[Texte fourni]

——

Les textes publiés sur ce blog sont de ma création. Bien entendu, toute ressemblance avec d'autres fictions, des faits ou des personnes réelles est tout à fait fortuite.
Le Carnet
Si vous croisez un jour dans le métro parisien une jeune femme au regard illuminé qui rit toute seule en gribouillant frénétiquement sur un carnet, c’est moi.
La première fois que j’avais osé parler de ma passion d’écrire à un étranger à ma famille, il m’avait dit : « dans ce cas, tu auras besoin de prendre des notes, beaucoup de notes ». Et je ne comprenais pas pourquoi : j’avais des cahiers d’écoliers, où j’écrivais toute la journée ce qui me passait par la tête. J’avais entendu parler d’écrivains qui griffonnaient sur des nappes dans les cafés de Montmartre, mais cela ne me paraissait pas pratique du tout, et j’étais petite, alors je ne savais pas qu’en grandissant on finissait par passer toute la journée dehors…
Et puis, un jour j’ai compris ce qu’il avait voulu dire. A force de piquer des colère chaque fois que j’oubliais les idées qui avaient traversé mon esprit à un moment donné dans la journée, j’ai commencé à prendre des notes, pas forcément pour de nouvelles histoires, mais pour garder une trace et éventuellement approfondir certains éléments. Je me suis alors rapidement rendue compte que de nombreuses idées me venaient, et pas uniquement lorsque je me penchais sur mon cahier ou lorsque je m’asseyais à mon ordinateur. Elle me bousculaient parfois dans le métro, me frôlaient dans la rue, me réveillaient au travail ou bien chassaient le sommeil de mon lit. Je n’arrêtais plus de penser à ce que je voulais écrire.

——

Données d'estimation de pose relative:
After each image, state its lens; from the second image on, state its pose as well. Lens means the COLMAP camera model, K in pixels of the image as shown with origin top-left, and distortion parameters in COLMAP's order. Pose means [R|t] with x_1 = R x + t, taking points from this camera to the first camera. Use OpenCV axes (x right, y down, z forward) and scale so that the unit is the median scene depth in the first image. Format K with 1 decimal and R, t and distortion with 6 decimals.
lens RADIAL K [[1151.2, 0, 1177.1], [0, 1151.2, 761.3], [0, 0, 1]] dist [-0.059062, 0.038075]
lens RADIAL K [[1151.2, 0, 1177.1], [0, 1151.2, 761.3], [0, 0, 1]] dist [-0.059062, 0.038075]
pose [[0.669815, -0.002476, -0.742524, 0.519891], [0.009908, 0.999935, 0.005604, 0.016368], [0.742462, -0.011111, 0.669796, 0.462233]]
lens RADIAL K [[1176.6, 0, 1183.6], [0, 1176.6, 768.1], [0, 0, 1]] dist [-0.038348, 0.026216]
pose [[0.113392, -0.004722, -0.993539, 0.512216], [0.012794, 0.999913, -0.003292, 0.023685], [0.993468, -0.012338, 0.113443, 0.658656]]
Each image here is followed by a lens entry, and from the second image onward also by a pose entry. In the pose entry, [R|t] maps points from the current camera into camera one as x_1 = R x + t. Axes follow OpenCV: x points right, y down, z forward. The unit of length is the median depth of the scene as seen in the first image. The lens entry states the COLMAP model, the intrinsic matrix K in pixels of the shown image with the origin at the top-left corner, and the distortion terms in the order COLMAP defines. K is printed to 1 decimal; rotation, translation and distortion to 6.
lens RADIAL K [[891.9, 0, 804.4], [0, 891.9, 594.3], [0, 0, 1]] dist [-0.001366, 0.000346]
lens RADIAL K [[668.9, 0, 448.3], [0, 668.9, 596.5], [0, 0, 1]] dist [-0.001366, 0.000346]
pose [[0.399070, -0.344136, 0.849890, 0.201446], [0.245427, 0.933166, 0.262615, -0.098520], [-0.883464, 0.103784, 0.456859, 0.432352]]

——

[Travail demandé]
Rédigez la suite du récit sur la passion d'écrire et le carnet de notes, en partant de sa dernière phrase.

[Votre réponse]
Maintenant, je me suis faite une raison : mon carnet ne me quitte plus. Je griffonne, je dessine, j’organise… Parfois je raccorde des éléments par hasard, en tournant quelques pages. Deux idées arrivées à deux semaines d’écart se complètent miraculeusement ? C’est parfait, voilà une intrugue de roman ! Je pense sincèrement que le carnet est le meilleur ami de l’(apprenti) écrivain : figer ses idées sur le papier, et pas forcément les plus évidentes, c’est une manière sûre de ne pas se maudire de les avoir oubliées. Enfin, je pense qu’on obtient des éléments plus variés, parce qu’inspirés non pas d’un thème en particulier, mais des petites choses de la vie, parfois triviales, mais qui sont d’insoupçonnables sources d’inspiration.